You asked me yesterday when we first opened that hive, you asked about the queen and does she make the decisions on the brood. I tried to explain to you then, and I'll tell you again that no, it's not seemingly the queen that's making the population decision. It's more a cadre of young workers that are cleaning cells, feeding the queen, keeping the brood nest running, keeping a tidy house as it were, so there's plenty for the queen to do.
As the season changes and the food begins to decline and they got to get more serious about economizing stores, then they'll back it down on the queen, stop feeding her so much, which tapers down on her egg production rate. They'll stop providing cells for her to lay in. Really in our area here in Northeast Ohio, where they coast to a complete stop starting right about now through January, and then probably mid-January, early February, spot a brood the size of the palm of your hand and they'll begin to pick back up again and then they'll rebuild that cycle throughout the season of building that population back up just to have it die back down next fall about this time over and over and over again.
Will: Is this a coordinated effort between worker bees to dial this population down or is it an individual thing? Are they working together? Is there cooperation or not?
Jim: That's the same-- It's a subdivision of that question you asked, are bees aware? It's not a coordinated effort, but it looks like it. Apparently, individual bees make individual decisions that benefit their individual situation. It's really difficult to describe it any other way than that. There's not a cadre of bees overseeing everything, monitoring everything, checking everything, giving instructions to others. For the most part, bees seem to do what's best suited for them. There are stimuli, Will, from pheromones, from brood and feed, and stores and propolis. There's certainly stimuli that may make them have an idea, but for the most part, it's individual bees having individual ideas. It's a team effort that doesn't have really a team leader.
Will: In terms of that small hive we've got back there, what's next from a beekeeping standpoint?
Jim: The thing next for that small hive if I were a competent beekeeper, is to transfer it to 10 frames. Probably give it 5 more frames of honey. I need to check the mite load and see what I can do to knock the mites down even though it's late to be doing that. Will, I'd like to add some insulation to it. The insulation isn't critical according to Anne Fry. I liked her comment in several podcasts ago that she could still do insulating activities next spring, late next winter, early next spring because right now, their brew population is declining and they're not trying to maintain all that much. Right now, if I had to really give something top priority is to give that colony more stores and give it some insulations to see if we can help it get through the winter.

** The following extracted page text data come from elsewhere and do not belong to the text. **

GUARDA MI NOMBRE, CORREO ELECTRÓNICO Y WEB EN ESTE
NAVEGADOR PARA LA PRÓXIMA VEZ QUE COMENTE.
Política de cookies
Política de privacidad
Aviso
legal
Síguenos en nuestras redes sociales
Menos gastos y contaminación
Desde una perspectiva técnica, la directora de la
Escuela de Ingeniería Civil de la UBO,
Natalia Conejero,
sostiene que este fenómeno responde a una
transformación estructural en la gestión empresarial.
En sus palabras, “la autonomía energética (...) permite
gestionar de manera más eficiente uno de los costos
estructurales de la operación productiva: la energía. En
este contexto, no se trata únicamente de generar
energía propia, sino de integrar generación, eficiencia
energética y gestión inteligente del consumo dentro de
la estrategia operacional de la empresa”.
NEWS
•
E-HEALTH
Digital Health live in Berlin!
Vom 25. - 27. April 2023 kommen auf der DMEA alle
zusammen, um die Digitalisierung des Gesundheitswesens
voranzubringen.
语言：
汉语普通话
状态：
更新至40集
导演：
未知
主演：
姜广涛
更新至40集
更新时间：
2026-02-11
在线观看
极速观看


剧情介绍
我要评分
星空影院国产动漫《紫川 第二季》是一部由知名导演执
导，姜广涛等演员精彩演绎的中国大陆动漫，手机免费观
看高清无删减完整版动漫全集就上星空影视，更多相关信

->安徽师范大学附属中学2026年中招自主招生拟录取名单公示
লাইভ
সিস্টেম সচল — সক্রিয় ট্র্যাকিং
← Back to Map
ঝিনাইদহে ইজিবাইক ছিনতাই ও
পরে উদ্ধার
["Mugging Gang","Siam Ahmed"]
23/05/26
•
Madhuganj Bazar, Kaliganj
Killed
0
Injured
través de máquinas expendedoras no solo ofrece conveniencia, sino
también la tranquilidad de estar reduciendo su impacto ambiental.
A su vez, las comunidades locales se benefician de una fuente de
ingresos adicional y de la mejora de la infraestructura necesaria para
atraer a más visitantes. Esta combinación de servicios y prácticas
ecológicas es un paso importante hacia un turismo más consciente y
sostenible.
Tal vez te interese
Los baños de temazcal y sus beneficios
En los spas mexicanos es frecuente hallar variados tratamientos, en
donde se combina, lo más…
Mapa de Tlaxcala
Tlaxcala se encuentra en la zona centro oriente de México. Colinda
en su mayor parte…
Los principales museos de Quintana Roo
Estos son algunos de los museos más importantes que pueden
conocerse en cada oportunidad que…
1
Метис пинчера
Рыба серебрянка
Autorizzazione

I got to cut you off, buddy. I could talk to you the rest of the day, but we're winding down. Going to keep it about 20 minutes or so here and we are over time. Will, I enjoy talking to you. I hope you'll do it again sometime.
Will: I appreciate you having me on again. It was good to be back. Thanks to listeners for the support. Good to be here. Hopefully, I'll return soon, so you might hear from me again.
Jim: Well, I hope so. I can't add anything to that. Nice job, Will.